A well-recognized basis for departing from the rule that a statute must be given its strict literal interpretation exists where application of the rule would lead to an absurd, unjust, or unreasonable result. One of the classic illustrations of departure from the strict letter of a statute is the case reported in Plowden, which held that the statute of one Edward II, which provided that a prisoner who breaks jail should be guilty of felony, did not extend to a prisoner who breaks out because the prison was on fire. "For he is not to be hanged because he did not stay to be burnt" ( United States v. Kirby, 7 Wall. 482).
We do not believe that Congress in enacting section 20, supra, had in mind its application to a situation such as that which obtained in the case involved in this proceeding. We find, therefore, that there has been no violation of the statute in this case.

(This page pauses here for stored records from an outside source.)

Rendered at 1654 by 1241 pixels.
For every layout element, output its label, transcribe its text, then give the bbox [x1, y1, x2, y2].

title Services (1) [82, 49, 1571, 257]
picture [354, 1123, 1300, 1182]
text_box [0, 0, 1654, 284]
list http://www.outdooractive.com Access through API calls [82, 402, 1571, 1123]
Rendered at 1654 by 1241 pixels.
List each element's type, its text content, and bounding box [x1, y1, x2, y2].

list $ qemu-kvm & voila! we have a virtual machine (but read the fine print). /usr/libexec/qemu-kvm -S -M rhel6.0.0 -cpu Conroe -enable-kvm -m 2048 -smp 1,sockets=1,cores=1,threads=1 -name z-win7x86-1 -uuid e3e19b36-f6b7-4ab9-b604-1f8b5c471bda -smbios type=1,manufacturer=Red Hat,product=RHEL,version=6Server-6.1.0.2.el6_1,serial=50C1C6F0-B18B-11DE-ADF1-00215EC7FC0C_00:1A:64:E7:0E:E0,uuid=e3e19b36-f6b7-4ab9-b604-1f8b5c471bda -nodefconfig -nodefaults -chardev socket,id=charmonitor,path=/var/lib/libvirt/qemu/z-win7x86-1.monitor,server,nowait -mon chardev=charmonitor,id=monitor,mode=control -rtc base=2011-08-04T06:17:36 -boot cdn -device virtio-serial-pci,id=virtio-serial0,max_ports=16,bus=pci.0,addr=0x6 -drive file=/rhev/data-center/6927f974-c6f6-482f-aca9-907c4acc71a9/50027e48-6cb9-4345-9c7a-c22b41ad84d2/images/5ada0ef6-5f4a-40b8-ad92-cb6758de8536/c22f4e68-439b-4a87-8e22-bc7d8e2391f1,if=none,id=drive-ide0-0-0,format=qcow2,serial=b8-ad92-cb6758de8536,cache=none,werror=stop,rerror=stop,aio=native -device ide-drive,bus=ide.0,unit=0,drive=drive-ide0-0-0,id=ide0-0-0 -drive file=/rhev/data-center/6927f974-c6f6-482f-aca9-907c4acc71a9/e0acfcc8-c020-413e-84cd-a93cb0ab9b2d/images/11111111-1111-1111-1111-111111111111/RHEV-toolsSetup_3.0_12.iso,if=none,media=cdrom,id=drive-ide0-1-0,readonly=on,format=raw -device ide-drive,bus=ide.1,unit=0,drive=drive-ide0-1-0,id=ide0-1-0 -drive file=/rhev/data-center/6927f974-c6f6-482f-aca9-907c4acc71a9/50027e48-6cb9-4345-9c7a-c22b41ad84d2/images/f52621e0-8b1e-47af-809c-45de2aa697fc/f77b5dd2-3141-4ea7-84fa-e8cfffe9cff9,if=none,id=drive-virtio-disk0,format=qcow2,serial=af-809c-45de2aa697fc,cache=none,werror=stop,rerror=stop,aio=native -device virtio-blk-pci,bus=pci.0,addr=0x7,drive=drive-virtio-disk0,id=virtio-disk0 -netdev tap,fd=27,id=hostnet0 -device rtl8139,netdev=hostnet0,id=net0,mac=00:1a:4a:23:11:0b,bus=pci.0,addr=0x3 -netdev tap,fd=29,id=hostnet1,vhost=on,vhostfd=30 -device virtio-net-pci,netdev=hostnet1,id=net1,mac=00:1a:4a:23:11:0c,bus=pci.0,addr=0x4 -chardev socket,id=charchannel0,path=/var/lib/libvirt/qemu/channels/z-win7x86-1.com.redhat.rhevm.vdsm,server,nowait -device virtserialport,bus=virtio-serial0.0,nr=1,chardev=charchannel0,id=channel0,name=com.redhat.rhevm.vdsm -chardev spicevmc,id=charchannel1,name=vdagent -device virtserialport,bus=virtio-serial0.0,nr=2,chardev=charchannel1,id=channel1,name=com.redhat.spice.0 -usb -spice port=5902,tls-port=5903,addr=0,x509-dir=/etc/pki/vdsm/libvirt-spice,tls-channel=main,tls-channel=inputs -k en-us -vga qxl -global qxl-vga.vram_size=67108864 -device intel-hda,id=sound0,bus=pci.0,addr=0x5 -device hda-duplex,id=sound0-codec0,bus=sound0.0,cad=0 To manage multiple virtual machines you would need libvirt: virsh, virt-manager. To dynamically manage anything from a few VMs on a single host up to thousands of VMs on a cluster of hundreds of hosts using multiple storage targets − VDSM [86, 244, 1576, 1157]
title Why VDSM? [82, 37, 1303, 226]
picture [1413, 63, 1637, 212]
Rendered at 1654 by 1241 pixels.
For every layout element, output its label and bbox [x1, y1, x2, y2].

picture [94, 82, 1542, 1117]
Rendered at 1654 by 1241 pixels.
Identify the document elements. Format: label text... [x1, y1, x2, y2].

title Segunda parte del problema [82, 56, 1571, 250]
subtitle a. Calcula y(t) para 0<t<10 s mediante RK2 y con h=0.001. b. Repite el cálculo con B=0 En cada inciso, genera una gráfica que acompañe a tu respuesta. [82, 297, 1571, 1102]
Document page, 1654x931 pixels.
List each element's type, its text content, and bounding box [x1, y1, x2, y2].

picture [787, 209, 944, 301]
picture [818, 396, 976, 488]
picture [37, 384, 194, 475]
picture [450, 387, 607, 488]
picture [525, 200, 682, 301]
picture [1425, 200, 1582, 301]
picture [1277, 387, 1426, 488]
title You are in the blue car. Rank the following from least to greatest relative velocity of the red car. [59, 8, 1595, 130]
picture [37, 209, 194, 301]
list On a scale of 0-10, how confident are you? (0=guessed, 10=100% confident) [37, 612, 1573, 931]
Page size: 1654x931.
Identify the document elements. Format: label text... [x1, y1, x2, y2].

FINDINGS OF FACT: Upon the basis of the evidence presented, it is found:
(1) That the S.S. Annik arrived at the port of New York July 26, 1941, having on board the seaman named;
(2) That notice to detain on board and deport said seaman was served upon the master July 26, 1941, and upon the agents July 28, 1941;
(3) That said seaman was removed to the United States Marine Hospital, Staten Island, N.Y., on July 26, 1941;
(4) That the immigration authorities did not have notice of the seaman's removal and, therefore, the detainer was still in effect;
(5) That said seaman was discharged from the hospital October 16, 1941, and he departed the United States on October 23, 1941, ex-S.S. Lueva Andalucia;
(6) That notice of liability for fine was served upon the agents September 9, 1941.
CONCLUSION OF LAW: Upon the basis of the foregoing findings of fact, it is concluded:
That under section 20, Immigration Act of 1924, a fine has not been incurred in this case.
ORDER: It is ordered that fine be not imposed. The sum involved is $1,000, which should be returned to the depositor.